A descoberta não produziu sobre os três um efeito idêntico. Jill, que
era novata naquele mundo, sentiu pena do pobre cervo e pensou horrores
dos gigantes que o haviam matado. Eustáquio, que lá estivera antes e que
fizera pelo menos uma grande amizade com um bicho falante, ficou
indignado com aquele crime a sangue-frio. Mas Brejeiro, narniano de
nascença, sentiu-se muito mal, como se sentiria um ser humano que tivesse
almoçado um bebê.
– Provocamos a ira de Aslam – disse ele. – É o que acontece quando
não obedecemos aos sinais. Pesa sobre nós uma maldição. O melhor que
poderíamos fazer era cravar estas facas em nossos corações – se isso nos
fosse concedido.
Pouco a pouco, até Jill passou a aceitar esse ponto de vista. Uma
coisa foi certa: ninguém quis comer mais.
Estava chegando a hora decisiva da qual dependeria a esperança de
fugir. Todos se encontravam nervosos. Postaram-se na passagem e
esperaram. Os gigantes ficaram ainda um bom tempo no salão, depois de
terminado o almoço. O careca contava um caso.
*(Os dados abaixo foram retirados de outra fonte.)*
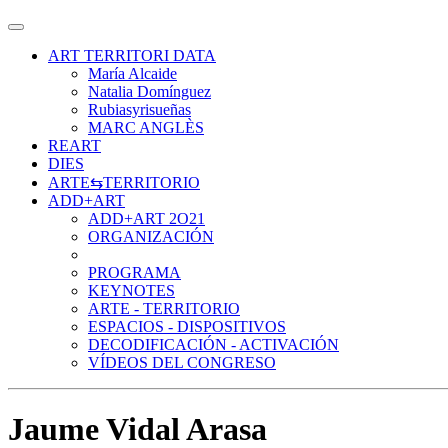
ART TERRITORI DATA
María Alcaide
Natalia Domínguez
Rubiasyrisueñas
MARC ANGLÈS
REART
DIES
ARTE⇆TERRITORIO
ADD+ART
ADD+ART 2O21
ORGANIZACIÓN
PROGRAMA
KEYNOTES
ARTE - TERRITORIO
ESPACIOS - DISPOSITIVOS
DECODIFICACIÓN - ACTIVACIÓN
VÍDEOS DEL CONGRESO
Jaume Vidal Arasa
Ao final, os três, como
quem não quer nada, foram caminhando devagarzinho para a cozinha.
Ainda havia uma pá de gigantes na copa, lavando e arrumando as coisas.
Foi de morte esperar que terminassem o trabalho. Por fim lavaram as mãos
e se foram, um atrás do outro. Só ficou na cozinha uma velha giganta, que
mexia numa coisa, mexia em outra, até que os três compreenderam,
horrorizados, que ela não tinha a intenção de sair.
– Bem, meus amorecos – disse ela –, façam-me um favorzinho:
vejam se a porta da copa está aberta.